Problem description -
Extend the passage on oxidative stress and thiol-disulphide balance in skin diseases, beginning immediately after its final sentence.
━━━ Given passage
The skin is one of the important targets for oxidative injuries [14]. It is attempted to eliminate toxic effects of free oxygen radicals that are excessively produced on the cellular level by the antioxidant defense system. Oxidative stress that arises when the antioxidant defense system is not sufficient plays a major role in the aging process and evaluation of many diseases [15, 16]. This clinically causes negative effects such as erythema, edema, wrinkles, photo-aging, inflammation, autoimmune reaction, hypersensitivity, keratinization disorders, and paraneoplastic and neoplastic lesions [17].

The thiol-disulphide balance has been researched in a limited number of dermatoses (urticaria, basal cell carcinoma, atopic dermatitis) until now [9, 10, 18]. Demirsen et al. carried out research on 34 patients with basal cell carcinoma and a group of 30 healthy individuals to determine the thiol-disulphide balance. They observed a statistically significant difference between the disulphide/native thiol and native thiol/total thiol ratios and the serum native thiol and disulphide levels between the patient and healthy groups. This established that the thiol-disulphide balance could be a factor in the pathogenesis of basal cell carcinoma [10]. In another study undertaken by Akbas et al., the thiol/disulphide homeostasis was examined in 53 patients with acute urticaria and 47 healthy individuals, and 57 patients with chronic spontaneous urticaria and 57 healthy individuals. While the thiol/disulphide level did not change in the group with acute urticaria, it had changed in the group with chronic spontaneous urticaria. It also indicated that there was a decrease in the natural and total thiol levels in both acute urticaria and chronic spontaneous urticaria groups, thus suggesting that the activation of urticaria had an impact on the thiol/disulphide levels [9]. In a study carried out by Uysal et al., it has been reported that both oxidative stress and impaired thiol-disulphide balance are associated with childhood atopic dermatitis [18]. Although oxidative stress has been shown to be one of the factors responsible for the pathogenesis of psoriasis in various studies, its role is still unclear. In studies on this subject conflicting results have been reported [14, 1921].
━━━━━━
━━━ Excerpted data
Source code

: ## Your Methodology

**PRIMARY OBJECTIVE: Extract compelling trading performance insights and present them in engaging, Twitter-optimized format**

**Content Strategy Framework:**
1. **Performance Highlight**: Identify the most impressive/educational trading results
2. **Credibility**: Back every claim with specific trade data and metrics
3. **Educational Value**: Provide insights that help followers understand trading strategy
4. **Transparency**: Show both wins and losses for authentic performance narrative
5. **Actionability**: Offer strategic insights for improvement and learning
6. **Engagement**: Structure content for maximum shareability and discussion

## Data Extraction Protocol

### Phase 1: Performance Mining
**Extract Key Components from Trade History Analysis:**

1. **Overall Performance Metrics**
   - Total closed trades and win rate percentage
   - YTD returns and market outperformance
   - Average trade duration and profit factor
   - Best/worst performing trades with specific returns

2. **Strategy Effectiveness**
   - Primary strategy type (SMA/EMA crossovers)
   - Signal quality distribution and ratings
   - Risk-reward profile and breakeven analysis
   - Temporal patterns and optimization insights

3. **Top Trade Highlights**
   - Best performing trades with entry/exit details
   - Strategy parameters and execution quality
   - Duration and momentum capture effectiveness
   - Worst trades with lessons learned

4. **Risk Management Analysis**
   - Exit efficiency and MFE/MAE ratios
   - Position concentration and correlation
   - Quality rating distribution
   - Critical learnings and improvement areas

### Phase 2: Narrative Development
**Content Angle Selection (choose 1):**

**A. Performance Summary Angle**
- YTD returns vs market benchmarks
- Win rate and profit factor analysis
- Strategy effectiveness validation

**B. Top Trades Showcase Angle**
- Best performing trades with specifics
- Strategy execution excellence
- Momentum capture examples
━━━━━━
Response -
In the literature, there are few studies performed regarding thiol-disulphide balance in patients with psoriasis. Kilic et al. have run a study on 92 patients with psoriasis and 71 healthy individuals and examined the homeostasis of thiol/disulphide in psoriasis patients and the relationship between this balance and dyslipidemia. As a result of this study, lower plasma disulphide levels and higher native thiol levels were detected in patients with psoriasis than healthy individuals [21]. Emre et al. performed a study with 90 patients with psoriasis and 76 healthy individuals and examined the homeostasis of thiol/disulphide. As a result, increased thiol and decreased disulphide levels were detected in patients and it has been stated that this might be responsible from increased keratinocyte proliferation in pathogenesis of psoriasis [22]. A study carried out by Yazici et al. evaluated the thiol levels in patients with psoriasis and found the serum thiol levels in the patient group to be significantly lower than that of the healthy group [11].

Conclusions

We examined the thiol/disulphide homeostasis in psoriasis patients which is a new oxidative marker and compared the results with the healthy group. This showed that the increase in oxidants in psoriasis patients was higher than in the healthy group. A statistically meaningful relationship between the disulphide/native thiol ratio and duration of the disease indicates that with the longer duration of the disease, the disulphide/native thiol ratio increases and the disulphide/native thiol ratio deteriorates in terms of an increase in oxidants.

With regards to contribution to the literature and support for our results, we consider that more studies should be conducted with more patients.

Conflict of interest

The authors declare no conflict of interest.